This is not remotely true for a wide range of codes that matter to the supercomp...

jakub_h · on July 30, 2015

And by "codes", you mean specific legacy software artifacts written in FORTRAN (note that I'm not even spelling it as Fortran)? Of course that's a problem.

ska · on July 30, 2015

No, that means specific problem domains that are not easily partitioned, and where latency or affinity are the primary performance constraints.

There are still some fortran libraries in large scale use for this sort of thing. They are still in use because they are very good, and replacing them would be very expensive for little gain.

apawloski · on July 30, 2015

Write in any language you want; that's irrelevant to the nature of the computations being done here.

By codes they mean -- at the minimum -- pretty much anything that requires frequent communication between any or all nodes as a necessary part of computation. (For example, simulations across a large 3D space, where the changing states of particles on node A directly impacts the states of particles on adjacent nodes.)

dekhn · on July 30, 2015

You can't write your code in any language you want on a supercomputer.

Also, there is a wide range of literature about communication patterns for supercomputer apps; my argument is that often times, to solve the problem that matters, you may not actually need to run the simulation you think you do. It's more that people are just used to running that way.

For example, with MD, you can run 1 sim parallelized over 100 machines using tightly coupled communication (doesn't necessarily mean the forces and positions of every particle have to be shared between node decompositions) or run 100 sims over 100 machines, with no communication except for input and output files. The latter can often answer the same question far more cheaply.

apawloski · on July 30, 2015

I'm somewhat confused -- I thought we were arguing similar points?

I don't want to drag this out, but where do you see the language constraint? You need an MPI binding, sure, but what else?

dekhn · on July 30, 2015

No, the people who run the clusters won't let you run any language just because it has an MPI binding. They invest a lot in ensuring peak performance, and right now, only C++ and FORTRAN can achieve that. Very few, if any, major supercomputer centers support Java codes.

apawloski · on July 30, 2015

Oh, you're talking about a policy limitation, not a technological one. (And if you're talking about the DOE or NSF/Teragrid/XSEDE clusters, then you're probably right. Haven't touched those in years -- and even when I did, I wasn't doing anything crazy.)

dekhn · on July 30, 2015

To be frank, if I was running a computer that was designed for peak performance, I probably wouldn't use Java. There are some very significant performance issues with garbage collection that prevent you from making peak use of them machine.

Supercomputers aren't built so that people can squander the resource (desktop PCs, closest clusters, and phones fulfill that role).

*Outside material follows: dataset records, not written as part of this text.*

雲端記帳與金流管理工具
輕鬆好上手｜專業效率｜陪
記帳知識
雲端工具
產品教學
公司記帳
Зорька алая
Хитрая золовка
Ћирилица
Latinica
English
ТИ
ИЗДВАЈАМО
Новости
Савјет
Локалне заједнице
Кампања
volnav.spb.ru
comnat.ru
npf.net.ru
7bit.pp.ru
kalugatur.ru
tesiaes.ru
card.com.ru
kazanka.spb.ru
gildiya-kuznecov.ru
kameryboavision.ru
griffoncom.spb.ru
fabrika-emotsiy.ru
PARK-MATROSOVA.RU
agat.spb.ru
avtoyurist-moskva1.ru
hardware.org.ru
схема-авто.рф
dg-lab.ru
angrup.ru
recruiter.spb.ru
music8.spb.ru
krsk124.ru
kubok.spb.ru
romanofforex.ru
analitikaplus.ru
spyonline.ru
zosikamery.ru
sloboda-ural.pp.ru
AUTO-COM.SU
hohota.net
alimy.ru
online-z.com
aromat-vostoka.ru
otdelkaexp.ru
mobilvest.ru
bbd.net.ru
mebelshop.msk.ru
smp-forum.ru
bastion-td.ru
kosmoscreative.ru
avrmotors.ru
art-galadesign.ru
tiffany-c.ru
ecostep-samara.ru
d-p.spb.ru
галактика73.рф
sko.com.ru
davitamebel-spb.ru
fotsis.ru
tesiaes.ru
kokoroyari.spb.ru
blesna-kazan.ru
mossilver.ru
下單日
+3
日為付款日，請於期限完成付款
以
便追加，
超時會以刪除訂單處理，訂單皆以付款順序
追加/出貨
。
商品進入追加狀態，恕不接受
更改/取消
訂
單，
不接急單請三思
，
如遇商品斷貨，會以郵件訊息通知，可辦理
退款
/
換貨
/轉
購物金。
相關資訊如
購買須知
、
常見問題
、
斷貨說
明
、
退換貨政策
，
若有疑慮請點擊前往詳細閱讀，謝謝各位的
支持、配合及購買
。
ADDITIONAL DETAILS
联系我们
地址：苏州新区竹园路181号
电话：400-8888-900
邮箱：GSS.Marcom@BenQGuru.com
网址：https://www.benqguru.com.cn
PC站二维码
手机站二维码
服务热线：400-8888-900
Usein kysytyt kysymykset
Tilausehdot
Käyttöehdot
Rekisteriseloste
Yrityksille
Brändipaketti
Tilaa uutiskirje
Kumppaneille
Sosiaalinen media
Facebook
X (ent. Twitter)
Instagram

wnissen · on July 30, 2015

It is a technical limitation. Oftentimes the platform is so specialized that only a tiny handful of compilers are ported to it. Say, just gcc, g++, and gfortran, and xlc, xlC, and xlf. And just one version at that. Java would require porting the JVM to the cut-down, weird Linux on the compute nodes. Some $$$ machines don't even support dynamic linking! The number of these machines is so small that extensive compiler and tool support just isn't happening unless you want to add millions to the cost.

dekhn · on July 31, 2015

There is no problem running a JVM on cut-down linux nodes. A JVM is just a process.

Anyway, the issue with JVMs is that they don't have predictable performance, not that the compilers can't be ported.

wnissen · on July 31, 2015

The JVM probably calls fork() and system(), no? Not allowed. Dynamic thread creation? Not allowed. And 50% of your flops go away unless your program uses the BG/Q-specific "double hummer" floating point instructions. These are primitive machines, in terms of development environment and typically require significant rewriting to get even "standard" system software working.

dekhn · on July 30, 2015

Where to begin?

There are many existing valuable codes written in FORTRAN. They work, it's not worth the investment to replace them with something else.

Second, many of the codes are in C++, not FORTRAN. Not clear that's any less of a problem.